» **TESTO DI PARTENZA**
※

Compagno di scuola, compagno per niente
ti sei salvato o sei entrato in banca pure tu?
Ebbene no, tu caro Luca, compagno più anziano di me, ma dello stesso liceo Dante sei entrato a Repubblica, da subito, ti sei salvato.
Un’altra mia compagna di scuola,liceo Mameli, entrò dopo alcune peregrinazioni di redazioni giornalistiche nello stesso quotidiano nazionale: Laura Laurenzi.
Potrei continuare con la lista, ad esempio il liceo Mamiani.
Se qualcuno dovesse chiedersi come mai così tanti licei cambiati, posso rispondere che in quegli anni, io come Keoma abitavamo in un quartiere che non aveva licei, la sottoscritta seguiva il padre, con auto, al liceo dove mi iscriveva vicino al suo posto di lavoro.
Quando nella sua ditta iniziò la breve pausa per il pranzo, rimasi al Dante.
Ebbene si, entrai in banca come Keoma, io nel 73.

※

» **DATI FORNITI**
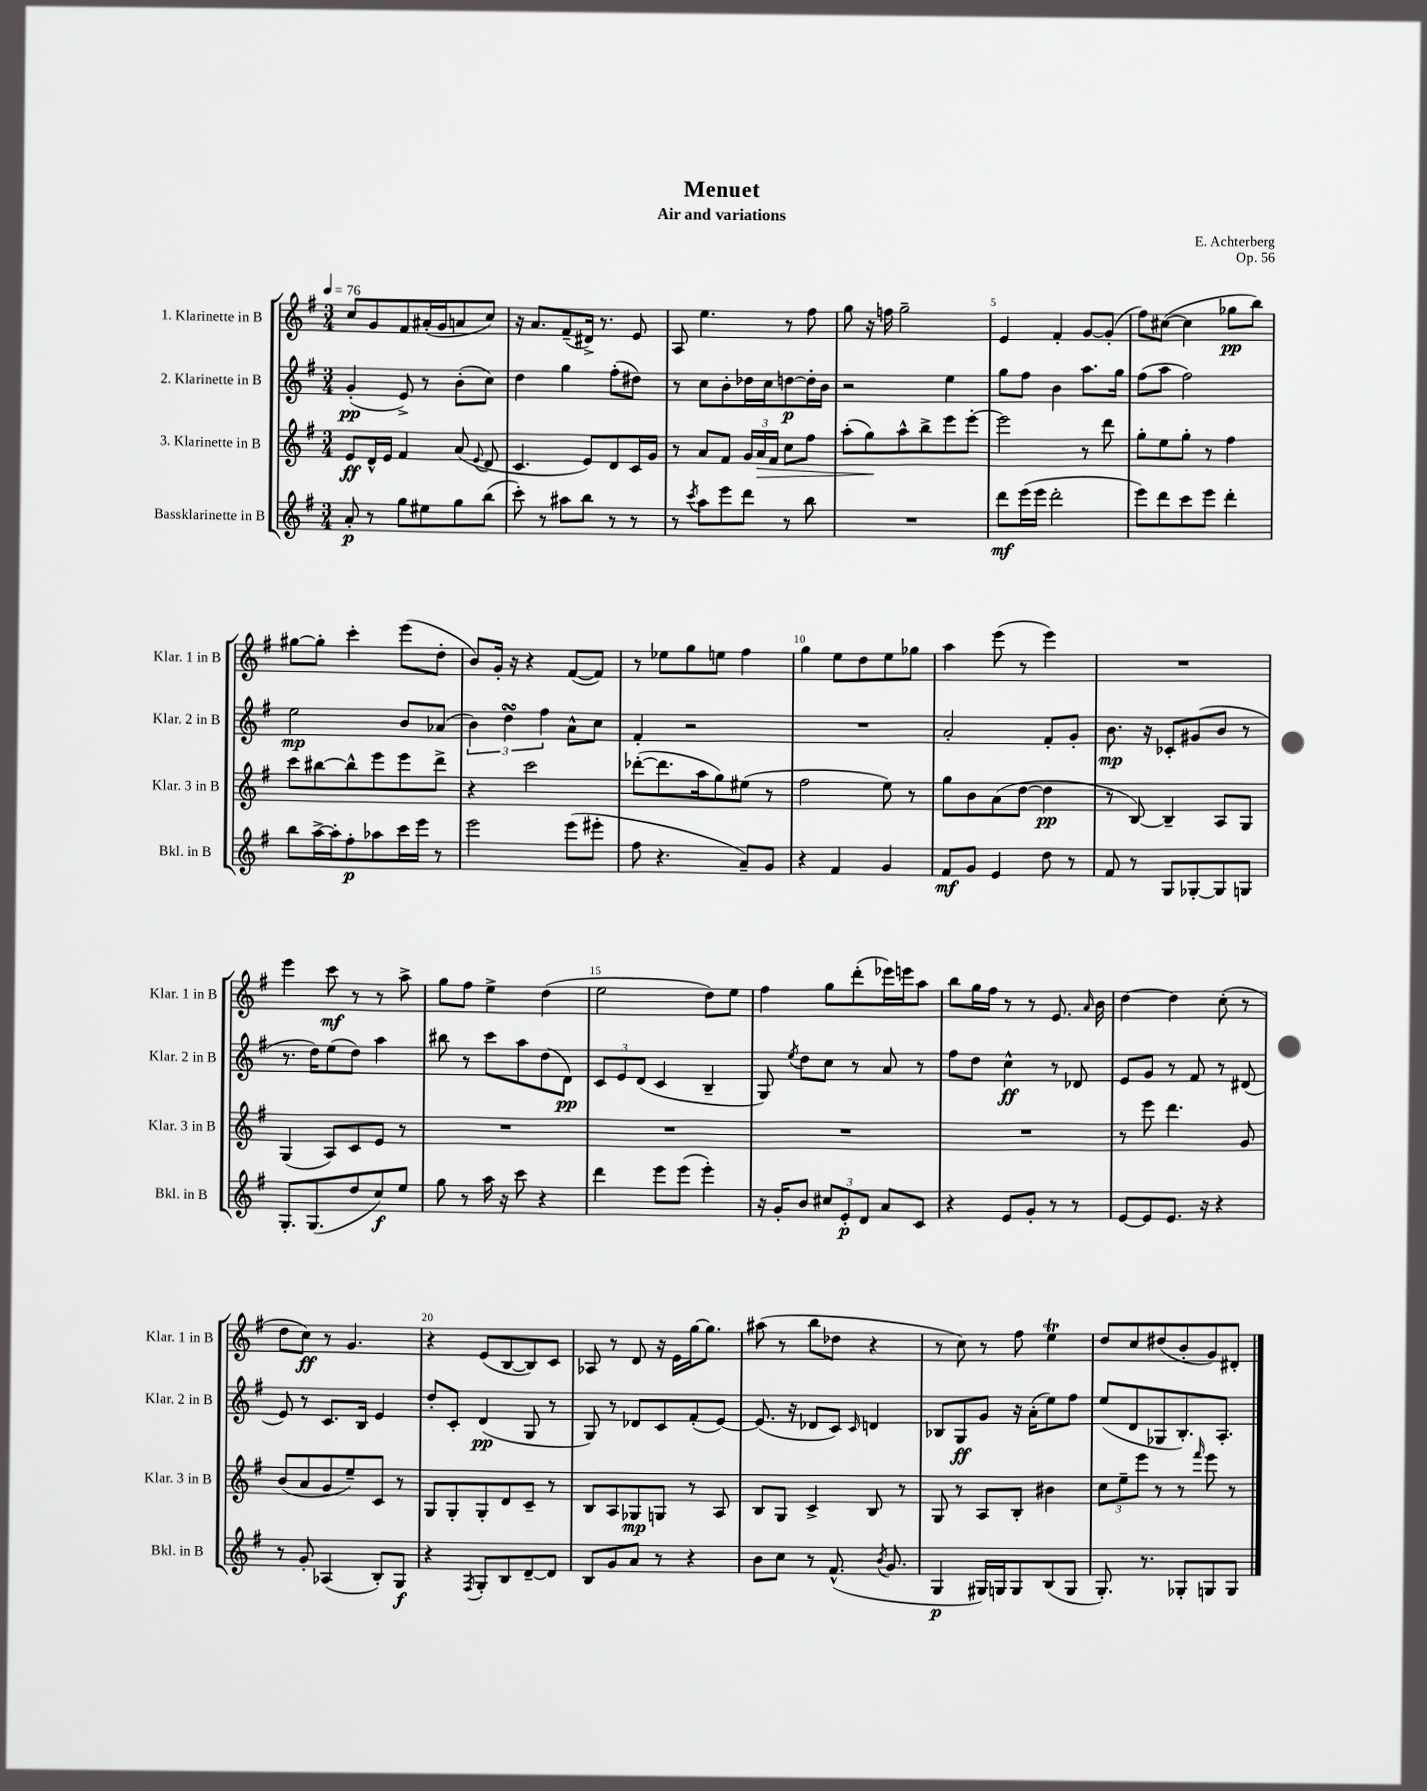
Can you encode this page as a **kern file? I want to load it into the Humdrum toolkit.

※

» **PROBLEMA SCRITTO 1**
Traduci in inglese questa frase del testo sui compagni di liceo: "Potrei continuare con la lista, ad esempio il liceo Mamiani."
» **PROBLEMA SCRITTO 2**
Prosegui il testo sui compagni di liceo dall'ultima frase in avanti.
I dati qui sopra non servono a questo lavoro.

» **RISULTATO 1**
I could go on with the list, for example, Liceo Mamiani.

» **RISULTATO 2**
Nel ’77, feci un’ultima corsa per non prendere una pistolettata nella chiesa di San Marcello con un altro mio ex compagno di scuola, lo sposai il 30 dicembre di quello stesso anno, al Campidoglio s’intende.
Ma il ritornello di quella canzone mi fu buttato a lungo in faccia dai compagni di cammino.
Non pari opportunità, caro Luca.
Comunque serena e senza rimpianti alcuni, almeno in *pensione*.
Doriana Goracci
1. LUCA VILLORESI, 26 gennaio 2007, 23:40
In banca, come sai cara Doriana, alla fine nel 1979 ci sono entrato anch’io.
Ma il 1968 e il 1977 sono due cose diversissime ......
Pasolini, al di là degli elogi alla polizia, sul ’68 non aveva tutti i torti ...... era sicuramente un movimento piccolo-borghese, storicamente positivissimo soprattutto in Italia dove già un anno dopo seppe innestarsi col movimento degli operai-massa, gli immigrati meridionali che fecero esplodere la Fiat, l’Alfa, la Montefibre e tutto il resto ..... ma comunque oggettivamente piccolo-borghese ......
Ma il MIO movimento è stato il 1977 e non solo per motivi generazionali .....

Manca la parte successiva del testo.